- AIM OF THE EXERCISE: Could you output every line of the material below as a Markdown table with the columns Row and Line, leaving out any blank lines?
━━━ MATERIAL FOR THIS EXERCISE
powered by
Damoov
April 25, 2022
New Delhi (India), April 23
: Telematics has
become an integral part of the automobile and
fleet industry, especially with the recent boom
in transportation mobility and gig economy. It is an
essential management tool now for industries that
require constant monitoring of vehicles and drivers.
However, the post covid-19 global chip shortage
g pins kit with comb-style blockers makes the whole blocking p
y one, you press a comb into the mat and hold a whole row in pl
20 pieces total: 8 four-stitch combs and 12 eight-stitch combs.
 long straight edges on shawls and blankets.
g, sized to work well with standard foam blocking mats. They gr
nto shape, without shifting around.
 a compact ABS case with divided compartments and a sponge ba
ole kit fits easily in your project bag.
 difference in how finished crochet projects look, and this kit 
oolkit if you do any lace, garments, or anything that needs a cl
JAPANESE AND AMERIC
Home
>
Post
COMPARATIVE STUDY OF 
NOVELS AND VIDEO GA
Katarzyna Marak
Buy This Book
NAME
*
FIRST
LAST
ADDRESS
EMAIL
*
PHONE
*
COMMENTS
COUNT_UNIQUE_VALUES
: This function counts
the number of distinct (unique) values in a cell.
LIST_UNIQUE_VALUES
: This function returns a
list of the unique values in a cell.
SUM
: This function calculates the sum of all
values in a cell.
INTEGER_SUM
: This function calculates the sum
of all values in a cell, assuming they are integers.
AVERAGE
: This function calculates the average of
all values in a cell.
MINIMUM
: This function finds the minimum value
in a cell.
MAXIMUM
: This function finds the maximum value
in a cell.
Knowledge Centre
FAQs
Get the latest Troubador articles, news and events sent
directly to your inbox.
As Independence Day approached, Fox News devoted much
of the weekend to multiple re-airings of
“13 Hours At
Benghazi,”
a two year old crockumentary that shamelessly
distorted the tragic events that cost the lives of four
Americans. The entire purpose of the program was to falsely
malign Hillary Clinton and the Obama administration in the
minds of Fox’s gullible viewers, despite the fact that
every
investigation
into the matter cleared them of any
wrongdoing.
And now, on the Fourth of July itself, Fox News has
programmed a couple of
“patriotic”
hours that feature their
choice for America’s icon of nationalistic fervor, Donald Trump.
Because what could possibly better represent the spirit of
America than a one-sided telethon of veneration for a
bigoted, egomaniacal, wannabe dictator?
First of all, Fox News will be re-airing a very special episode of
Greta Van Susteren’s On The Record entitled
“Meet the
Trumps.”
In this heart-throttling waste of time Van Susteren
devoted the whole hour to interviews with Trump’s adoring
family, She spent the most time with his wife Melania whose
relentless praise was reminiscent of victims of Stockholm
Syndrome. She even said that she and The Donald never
━━━━━━
- TASK SOLUTION:
| Row | Line |
|---|---|
| 1 | powered by |
| 2 | Damoov |
| 3 | April 25, 2022 |
| 4 | New Delhi (India), April 23 |
| 5 | : Telematics has |
| 6 | become an integral part of the automobile and |
| 7 | fleet industry, especially with the recent boom |
| 8 | in transportation mobility and gig economy. It is an |
| 9 | essential management tool now for industries that |
| 10 | require constant monitoring of vehicles and drivers. |
| 11 | However, the post covid-19 global chip shortage |
| 12 | g pins kit with comb-style blockers makes the whole blocking p |
| 13 | y one, you press a comb into the mat and hold a whole row in pl |
| 14 | 20 pieces total: 8 four-stitch combs and 12 eight-stitch combs. |
| 15 |  long straight edges on shawls and blankets. |
| 16 | g, sized to work well with standard foam blocking mats. They gr |
| 17 | nto shape, without shifting around. |
| 18 |  a compact ABS case with divided compartments and a sponge ba |
| 19 | ole kit fits easily in your project bag. |
| 20 |  difference in how finished crochet projects look, and this kit  |
| 21 | oolkit if you do any lace, garments, or anything that needs a cl |
| 22 | JAPANESE AND AMERIC |
| 23 | Home |
| 24 | > |
| 25 | Post |
| 26 | COMPARATIVE STUDY OF  |
| 27 | NOVELS AND VIDEO GA |
| 28 | Katarzyna Marak |
| 29 | Buy This Book |
| 30 | NAME |
| 31 | * |
| 32 | FIRST |
| 33 | LAST |
| 34 | ADDRESS |
| 35 | EMAIL |
| 36 | * |
| 37 | PHONE |
| 38 | * |
| 39 | COMMENTS |
| 40 | COUNT_UNIQUE_VALUES |
| 41 | : This function counts |
| 42 | the number of distinct (unique) values in a cell. |
| 43 | LIST_UNIQUE_VALUES |
| 44 | : This function returns a |
| 45 | list of the unique values in a cell. |
| 46 | SUM |
| 47 | : This function calculates the sum of all |
| 48 | values in a cell. |
| 49 | INTEGER_SUM |
| 50 | : This function calculates the sum |
| 51 | of all values in a cell, assuming they are integers. |
| 52 | AVERAGE |
| 53 | : This function calculates the average of |
| 54 | all values in a cell. |
| 55 | MINIMUM |
| 56 | : This function finds the minimum value |
| 57 | in a cell. |
| 58 | MAXIMUM |
| 59 | : This function finds the maximum value |
| 60 | in a cell. |
| 61 | Knowledge Centre |
| 62 | FAQs |
| 63 | Get the latest Troubador articles, news and events sent |
| 64 | directly to your inbox. |
| 65 | As Independence Day approached, Fox News devoted much |
| 66 | of the weekend to multiple re-airings of |
| 67 | “13 Hours At |
| 68 | Benghazi,” |
| 69 | a two year old crockumentary that shamelessly |
| 70 | distorted the tragic events that cost the lives of four |
| 71 | Americans. The entire purpose of the program was to falsely |
| 72 | malign Hillary Clinton and the Obama administration in the |
| 73 | minds of Fox’s gullible viewers, despite the fact that |
| 74 | every |
| 75 | investigation |
| 76 | into the matter cleared them of any |
| 77 | wrongdoing. |
| 78 | And now, on the Fourth of July itself, Fox News has |
| 79 | programmed a couple of |
| 80 | “patriotic” |
| 81 | hours that feature their |
| 82 | choice for America’s icon of nationalistic fervor, Donald Trump. |
| 83 | Because what could possibly better represent the spirit of |
| 84 | America than a one-sided telethon of veneration for a |
| 85 | bigoted, egomaniacal, wannabe dictator? |
| 86 | First of all, Fox News will be re-airing a very special episode of |
| 87 | Greta Van Susteren’s On The Record entitled |
| 88 | “Meet the |
| 89 | Trumps.” |
| 90 | In this heart-throttling waste of time Van Susteren |
| 91 | devoted the whole hour to interviews with Trump’s adoring |
| 92 | family, She spent the most time with his wife Melania whose |
| 93 | relentless praise was reminiscent of victims of Stockholm |
| 94 | Syndrome. She even said that she and The Donald never |